The country’s housing sector is not out of the woods yet, as the rising cost of building materials continues to impact rentals and the cost of delivering affordable housing for citizens.
With Nigeria’s inflationary rate at over 19 per cent as of July, many estate developers are not enjoying the best of times in the sector. They have begun an upward review of prices of units in their stocks and delivery timeline for projects due to economic challenges, including the cost of acquiring land, scarcity of skilled labour, fluctuating foreign exchange, logistics problems, and supply bottlenecks that affected projections negatively.
Over 60 per cent of the total cost of building construction is expended on materials, while the remaining 40 per cent is spent on labour.
The prices of essential building materials such as reinforcement, sand, roofing sheet, tiles, cement and granite, rose by over 100 per cent in the last year.
For instance, cement, which was N2, 500 before, is now; N4, 300, a tonne of 8mm reinforcement that was N441, 000 last April, currently goes for N475, 000. The same thing is applicable to granite previously sold at N140, 000 for 30 tonnes, but is over N320, 000 for 30 tonnes, in the building material market.

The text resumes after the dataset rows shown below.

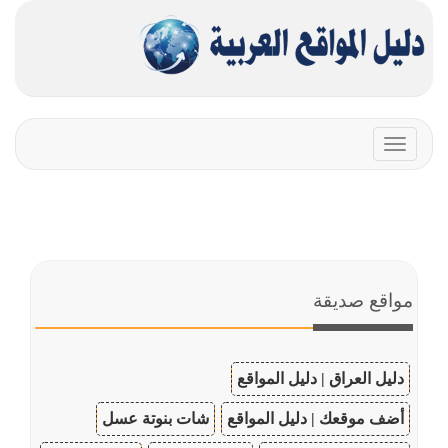
Toggle
navigation
مواقع صديقة
دليل العراق | دليل المواقع
أضف موقعك | دليل المواقع
شات بنوتة عسل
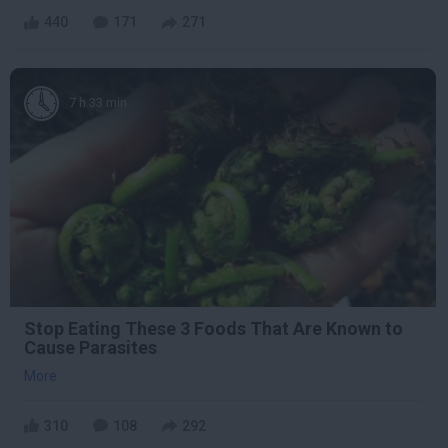
440
171
271
7 h 33 min
Stop Eating These 3 Foods That Are Known to
Cause Parasites
More
310
108
292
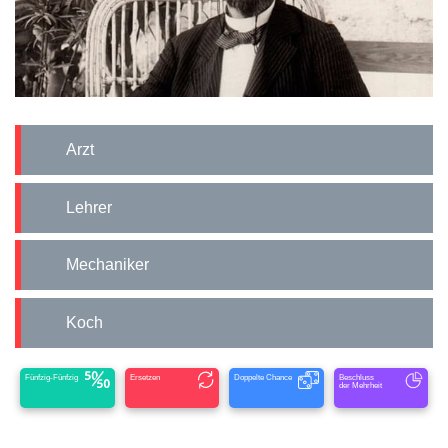
Arzt
Lehrer
Mechaniker
Koch
Fünfzig-Fünfzig
Ersetzen
Doppelte Chance
Beschluss
der Mehrheit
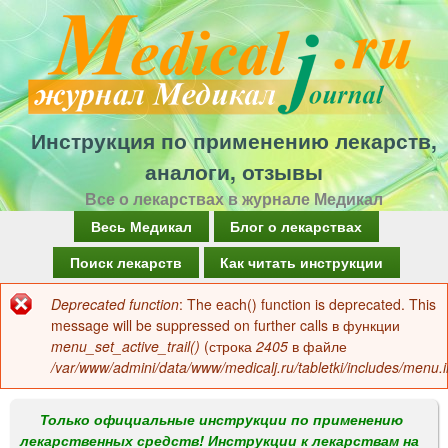
Перейти
к
основному
содержанию
Инструкция по применению лекарств,
аналоги, отзывы
Все о лекарствах в журнале Медикал
Г
Весь Медикал
Блог о лекарствах
л
Поиск лекарств
Как читать инструкции
а
Deprecated function
: The each() function is deprecated. This
Сообщение
в
message will be suppressed on further calls в функции
об
menu_set_active_trail()
(строка
2405
в файле
н
/var/www/admini/data/www/medicalj.ru/tabletki/includes/menu.i
ошибке
о
е
Только официальные инструкции по применению
лекарственных средств! Инструкции к лекарствам на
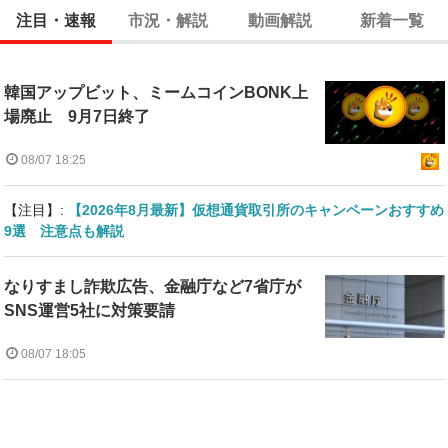
注目・速報
市況・解説
動画解説
新着一覧
韓国アップビット、ミームコインBONK上
場廃止 9月7日終了
08/07 18:25
【注目】:
【2026年8月最新】仮想通貨取引所のキャンペーンおすすめ
9選 注意点も解説
なりすまし詐欺広告、金融庁など7省庁が
SNS運営5社に対策要請
08/07 18:05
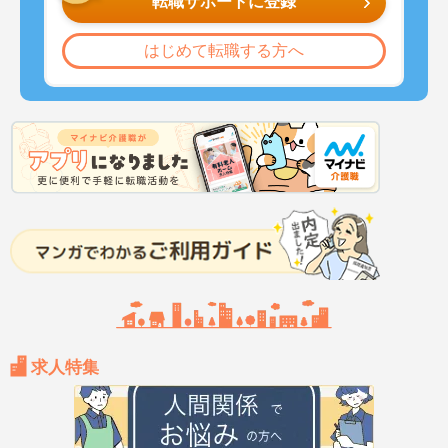
転職サポートに登録
はじめて転職する方へ
求人特集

The development has affected the price of rentals in major cities like Lagos, Abuja, Ogun, Ibadan, Port Harcourt and Kano, with homeowners and property managers increasing rent by 80 per cent in recent times.
The average price of one-bedroom flats for rent in a highbrow location in Lagos is about ₦900,000 yearly. Rentals for three bedrooms start from N1.9 million to over N4 million. Before now, landlords charged between N1 million and N1.2 million for a two-bedroom apartment, but this has also doubled.
In Abuja, rental for one-bedroom is as high as N1.2m/N1.5million. In highbrow areas of Ogun State, such as Abeokuta GRA and others, a duplex could go as high as N2.5 million yearly, while a two-bedroom apartment could go as higher as N750, 000 yearly depending on the finishing.
In strategic areas of Ibadan, where apartment rents used to be N1 million, there has been an increase to about N1.5 million.
According to the immediate past President of the Nigerian Institute of Building (NIOB), Mr. Kunle Awobodu, the price of building materials may continue to rise depending on the exchange rate and inflation in the country.
He said until government intervenes by ensuring production of materials locally, the cost of construction would remain high.
Awobodu told The Guardian that the situation is not healthy for the construction sector, warning that it can force developers and other operatives in the sector to start reducing the quality of building to minimise cost and make a profit.
Specifically, he said, the Federal Government needs to intervene through policy formulation and ensure developments do not escalate and cause more damage to the real estate sector.
He stated that skyrocketing prices of materials, also signal hopelessness for low-income earners in the country.
Awoboda noted that most Nigerians now prioritise feeding and other critical necessities of life above committing resources to building homes.
Awobodu advised Nigerians, who still desire to own their homes to deploy gradual construction as a way out of cost of construction crisis.”People who have started their home construction can buy materials gradually, especially the critical ones like sand, and reinforcement may be on monthly basis rather than wait to buy all the components at once. This is because the situation is serious with prices of materials increasing almost every day,” he said.
A past chairman, Faculty of Housing of the Nigerian Institution of Estate Surveyors and Valuers (NIESV), Mr Adiatu Adesina, said building materials are big components in housing development and determinant of how much a house will go for in the market.
He explained that the increasing cost of materials, would affect the demand and supply of housing in the country.
Adesina said: “A lot of these building materials are imported and with the naira to dollar rate, once dollar goes up, it affects everything. For those that are not imported materials like gravel/granite, sharp sand, the prices have gone up and the excuse for this is the high cost of diesel. To blast stones, those heavy equipment needs diesel, price of diesel has risen from N250 to over N800 now.”
He said low-income housing is becoming too difficult to achieve now, because not many Nigerians can afford to buy a house of N10 million in the low-cost housing market.
Government, he said, needs to make loan facilities available to housing developers at a single digit in this critical time, to carry on with housing projects, while building materials should be locally produced by local industries.